* [What you need to do]
- A) Please answer these questions using the piece on Jehad Nga's Turkana photographs.
(i) Which newspaper was Nga covering the drought in Northern Kenya for when he photographed the Turkana?
(ii) How many works make up the Turkana show at Bonni Benrubi Gallery?
(iii) Who reviewed Nga's exhibition at Bonni Benrubi?
- B) Carry on the piece about Jehad Nga's Turkana photographs from the point where it ends.

I followed Jehad Nga‘s work before on Somali Pirates and US Marines. It is in consideration of those two inquiries, and of Nga’s similar depiction of Kenyan boxers, I wonder about Nga’s choice to use the same shaft-of-light-in-the-dark technique to photograph the Turkana people of Northern Kenya. WSJ Online didn’t mention Nga’s repetition of form.

Nga photographed Turkana while covering the drought in Northern Kenya for The New York Times.

Turkana at Bonni Benrubi Gallery is 10 chromogenic large scale color works, framed in black with no mat and mounted to Plexi. DLK Collection has just reviewed Nga’s exhibition at Bonni Benrubi:

“I think these portraits walk a tricky line between powerful and moving imagery and a less savory anthropological examination. While the photographic approach may be modern, there is a whiff of old stereotypes risen again: poor Africans, inspiringly proud and beautiful in their destitution. Nga’s pictures undeniably draw the viewer into the individual narrative of a specific person or family. Having been successfully sucked in, we then ask what these images have to tell us that is new; this is where I was left a bit puzzled. Maybe the answer is that unfortunately things haven’t changed much, and we are still faced with the same societal challenges that have thwarted us for decades. As a result, I left the gallery with mixed feelings: impressed by the strength of the emotion that these images could elicit, but depressed by the conclusion that we are still telling the same African stories.”

Stored data entries
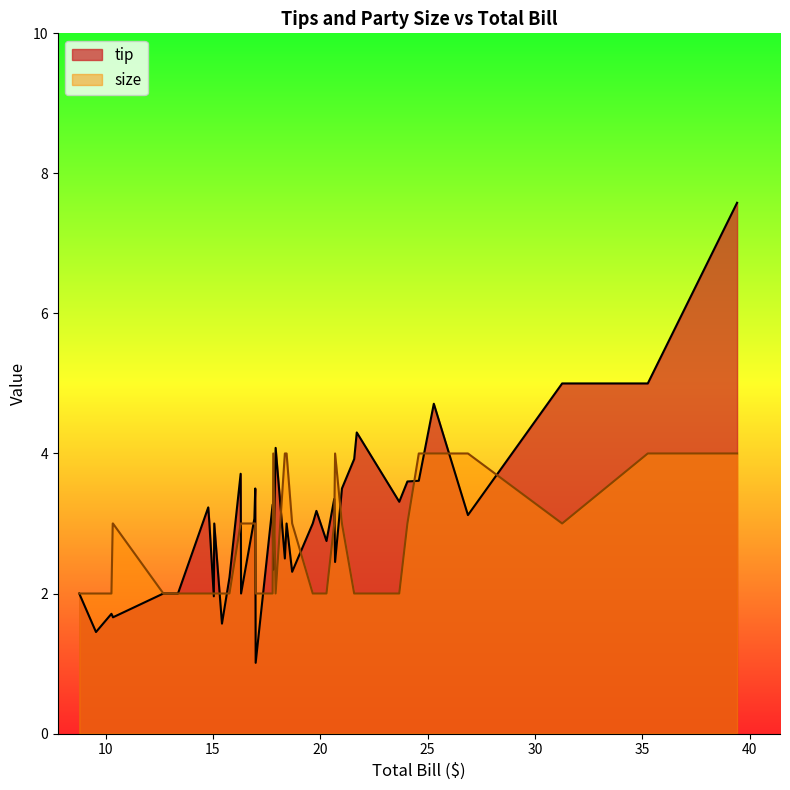

Which series has the widest spread of values?

tip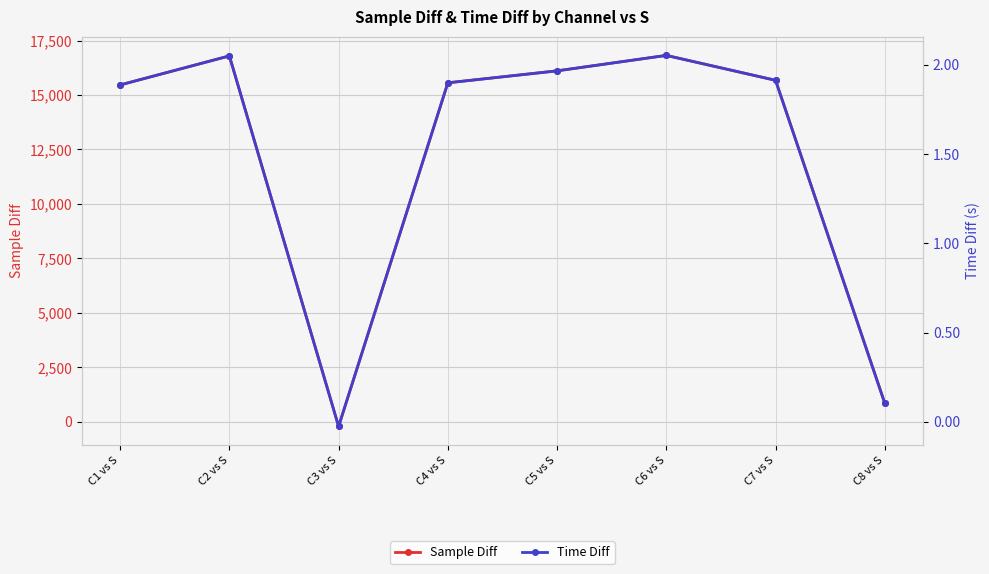

The Time Diff series shows 2.1 at C6 vs S. True or false?

True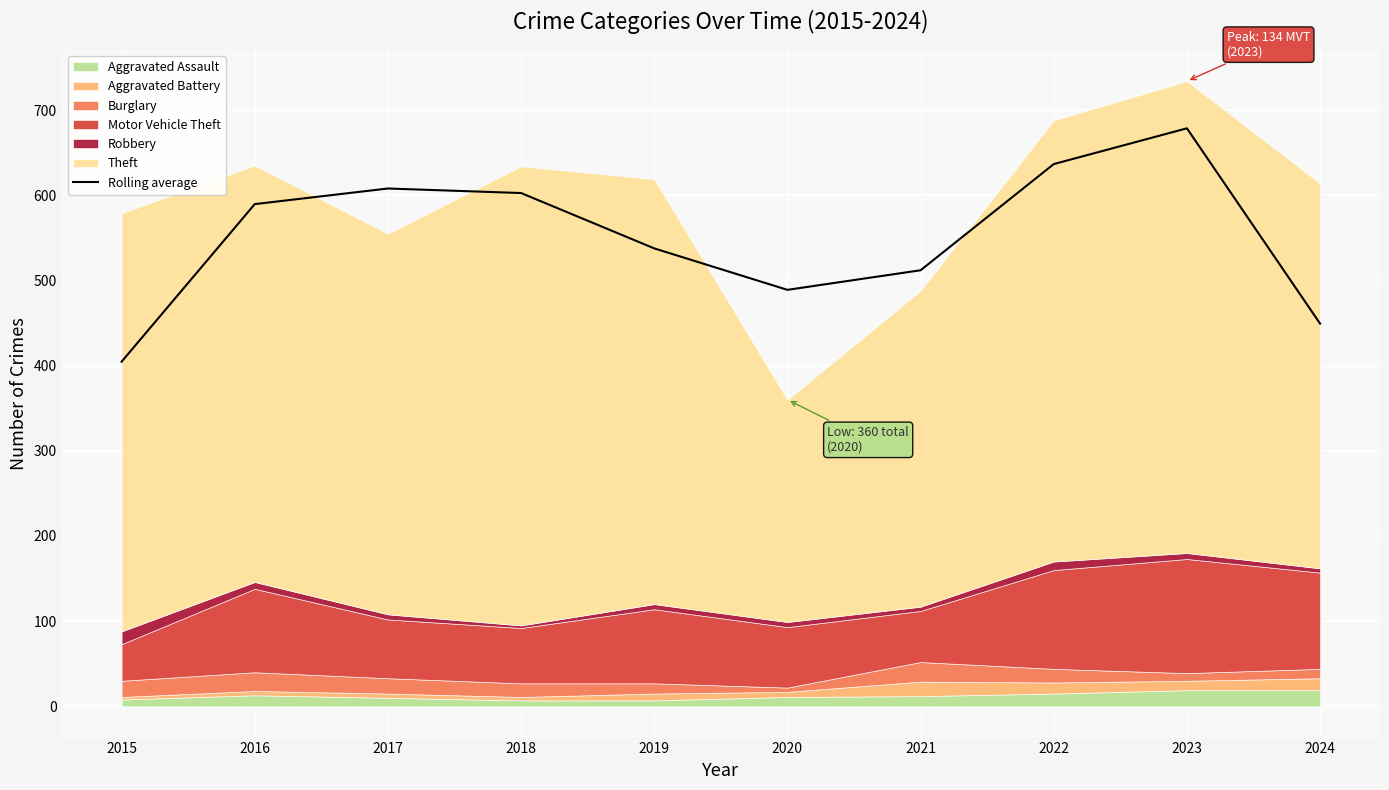

Count the number of values greater than 589.

5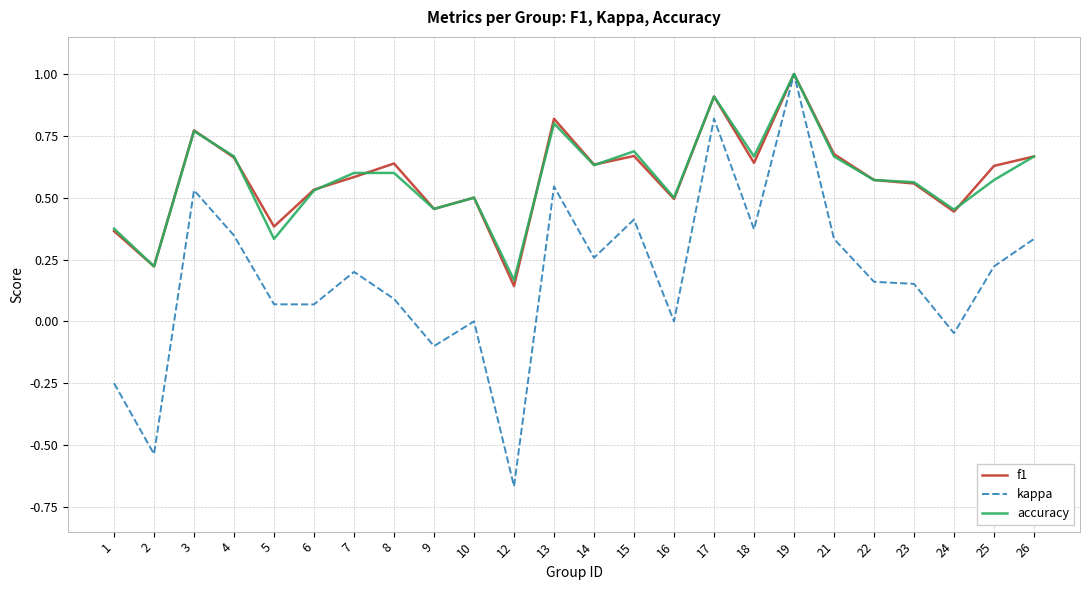

Does the chart have visible grid lines?

Yes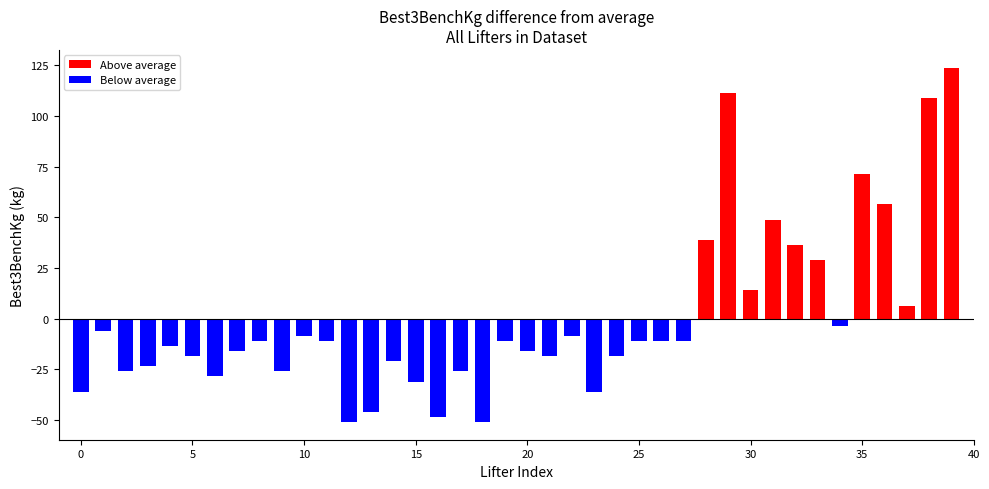

What is the greatest value displayed?

123.9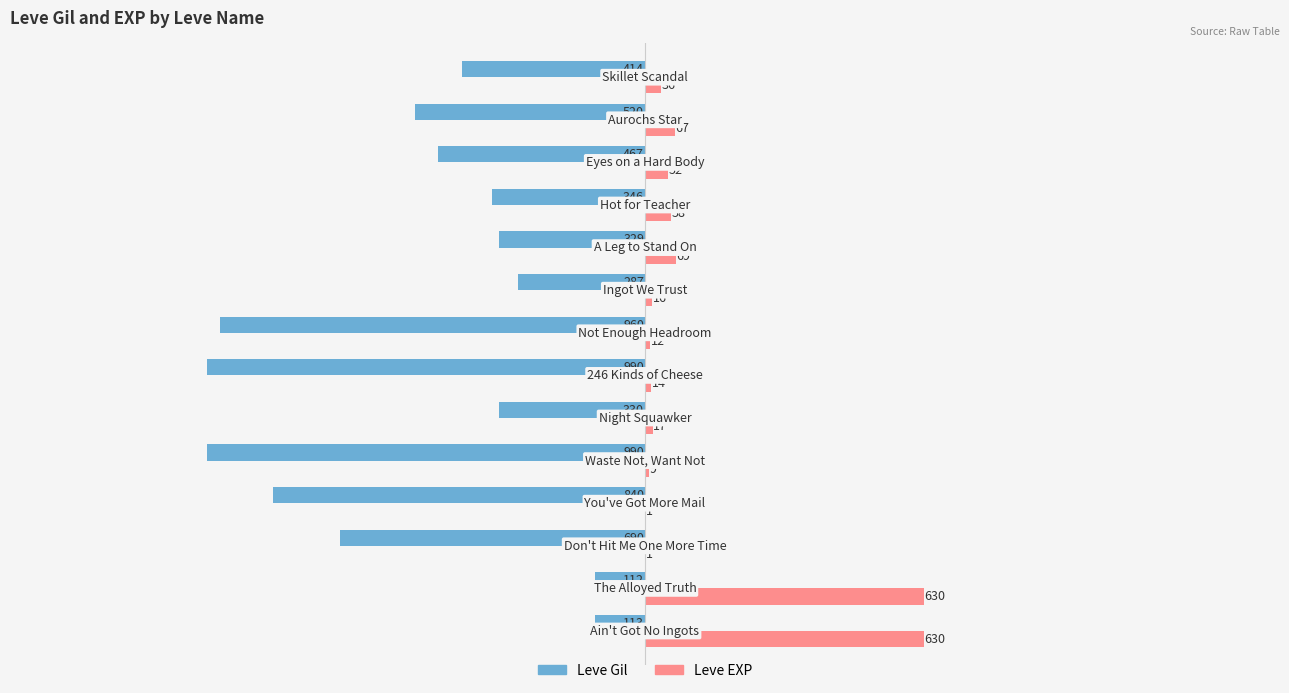

How many values in the Leve Gil series exceed -414?

6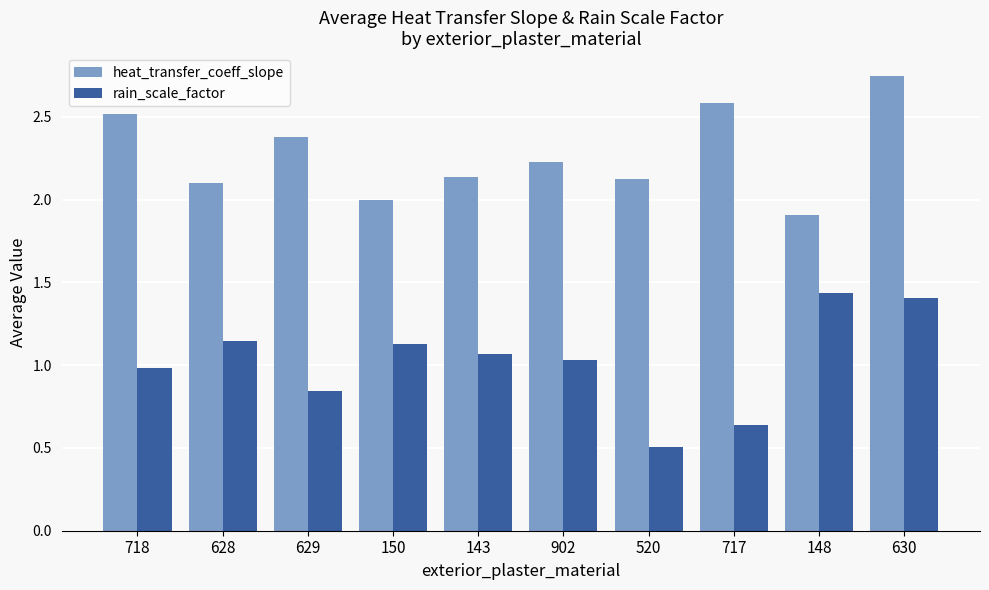

What are all the series names shown in the legend?

heat_transfer_coeff_slope, rain_scale_factor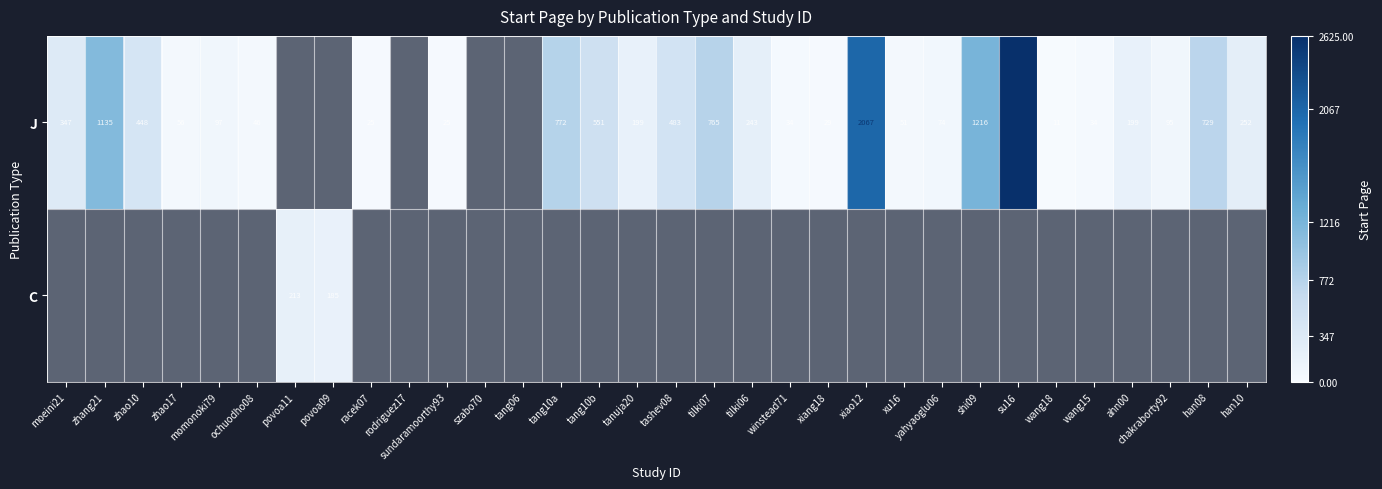

Which label corresponds to the largest value in the chart?

su16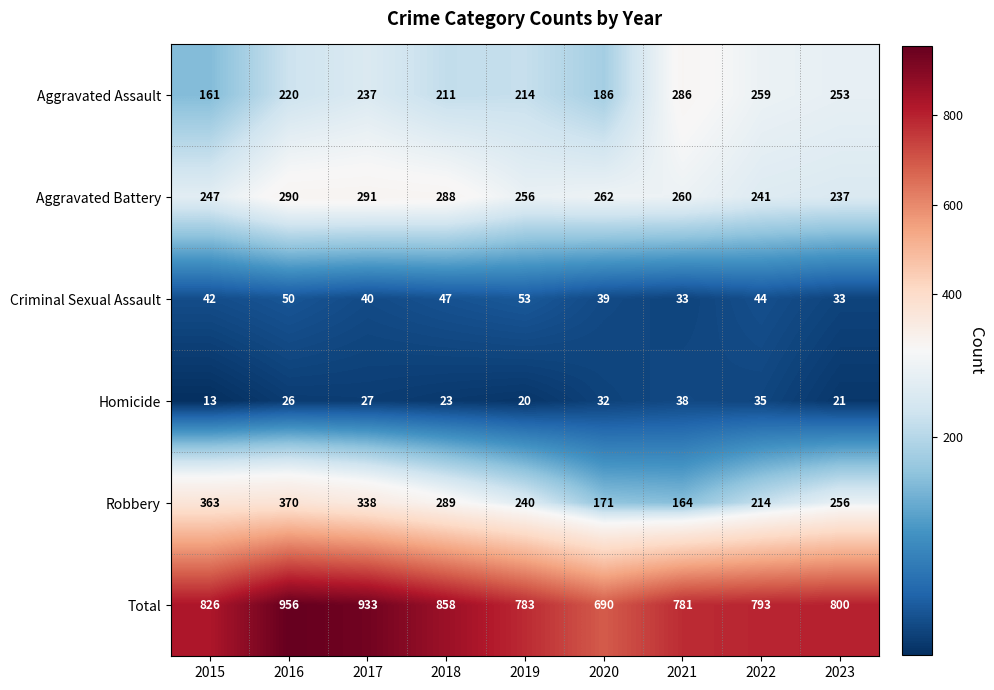

How many values in the Homicide series are below 26?

4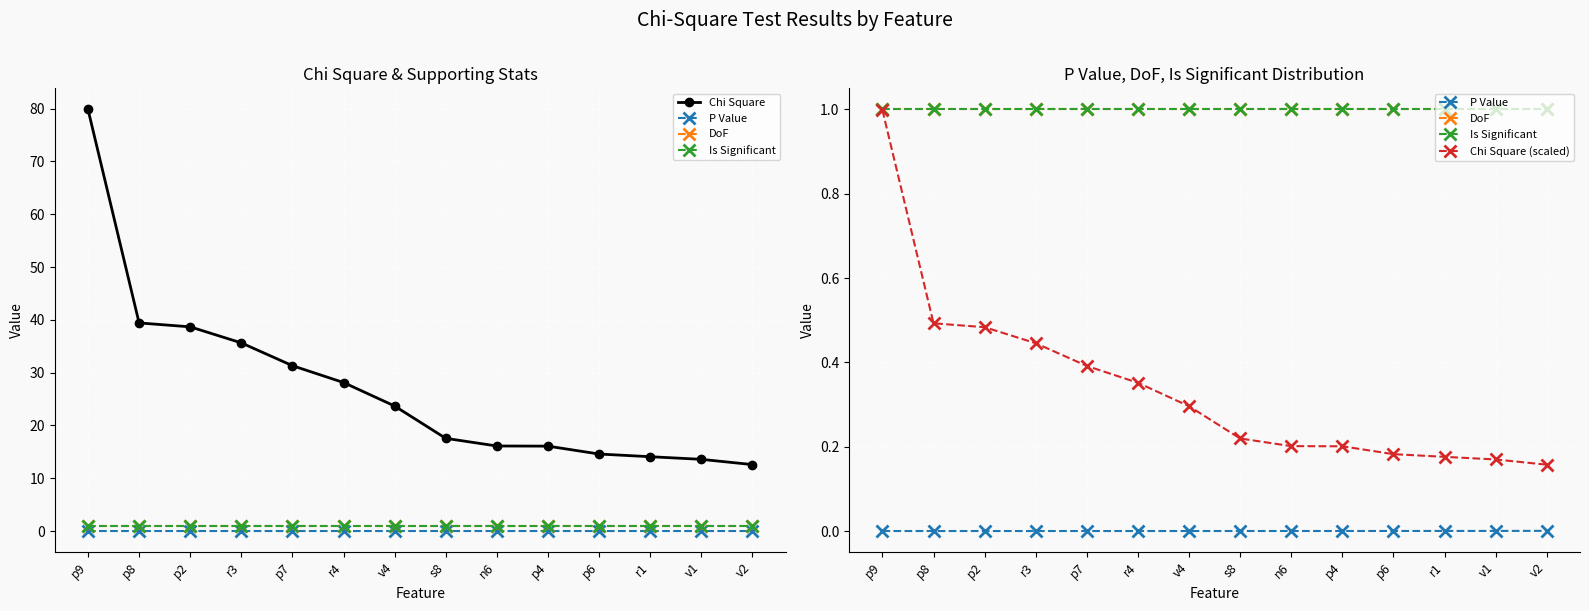

At which category does the chart reach its minimum across all series?

p9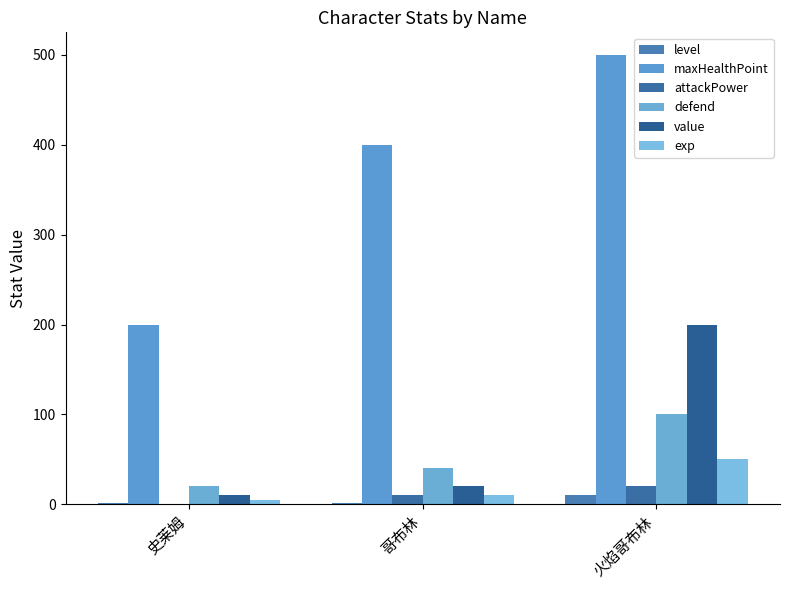

At which category is the sum across all series the highest?

火焰哥布林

* [Responses by item number]
- A)
(i) The New York Times
(ii) 10 chromogenic large-scale color works
(iii) DLK Collection

- B)
(Source: http://dlkcollection.blogspot.com/2010/06/jehad-nga-turkana-benrubi.html)

If DLK had accounted for Nga’s earlier projects it may have retreated away from attributing Nga’s technique to echoes of colonial ethnographic photography.

The real problem with Nga’s photography is that it’s production is a performance in which he as the photographer is implicated. Nga’s work is art, there can be no doubt. Nga’s portraiture will always bestow dignity upon sitters, but never inherently any understanding of the sitter. He is a director of his world.

STALKING THE ENVIRONMENT

Nga speaks well about My Shadow, My Opponent – photographs of Kenyan boxers. I especially like Nga’s comparison between the boxers in Kibera, Nairobi and US marines in Iraq in how they behave the longer they exist as a group.

Nga also offers this, “what attracted me initially was less the story component of a boxing gym, more-so the environment.”

Nga tempts us in with silky colour-saturated and pitch black prints. We are then duty-bound to position ourselves politically or emotionally with the subject; this is a lose-lose strategy.

Instead, we should be using Nga’s work as a springboard of natural interest into the very specific problems pertaining to this region of the world. Is a gallery wall the best way to reach the largest possibly number of potential supporters? Personally, I don’t think so, but this is a problem of distribution not solely one for the artists.

I support DLK’s expression of unease but I must disagree that, “Nga’s pictures undeniably draw the viewer into the individual narrative of a specific person or family.” Really? I see a lot of similar looking photographs.

I don’t think the issue is that things “haven’t changed much”, it’s that photographers and consumers of media haven’t changed enough, and Nga has hardly changed at all.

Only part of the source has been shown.